EXTRAIT

☆ ☆ ☆

Rebâtir plutôt que brader

Vendre pour survivre est une illusion à court terme, un feu de paille qui éclaire un instant avant de plonger l’économie dans l’obscurité d’une dépendance accrue. La privatisation aveugle, loin d’être une panacée, ressemble à ces remèdes hâtifs qui soulagent sans guérir, laissant derrière eux des fractures sociales et des services publics affaiblis. Or, la Tunisie n’a pas besoin de brader ses entreprises publiques, mais de les refonder sur des bases solides, où la rentabilité n’est plus un mirage mais un cap atteignable.

☆ ☆ ☆

SECTION DES DONNÉES
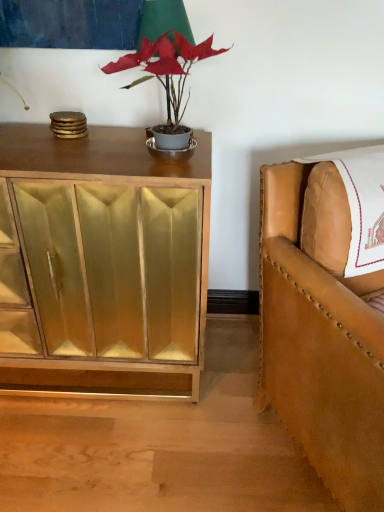
Where is `blank space to the left of matte gray pot at center`? blank space to the left of matte gray pot at center is located at coordinates (74, 152).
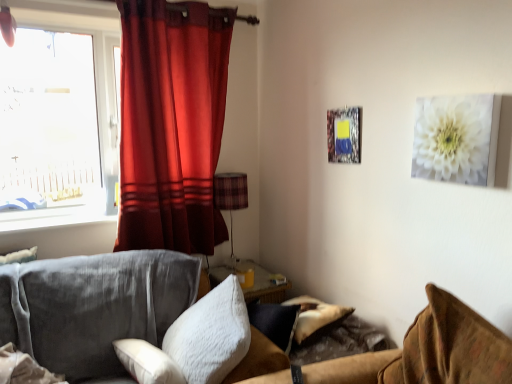
Question: From a real-world perspective, is white fluffy pillow at center, which is the first pillow in right-to-left order, positioned above or below white glossy window sill at left?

☆ ☆ ☆

PRÉSENTATION DE L'EXERCICE
Relevez dans l'extrait toutes les conséquences négatives attribuées à la vente des entreprises publiques et à la privatisation aveugle.

SOLUTION RÉDIGÉE
- une dépendance accrue de l'économie
- des fractures sociales
- des services publics affaiblis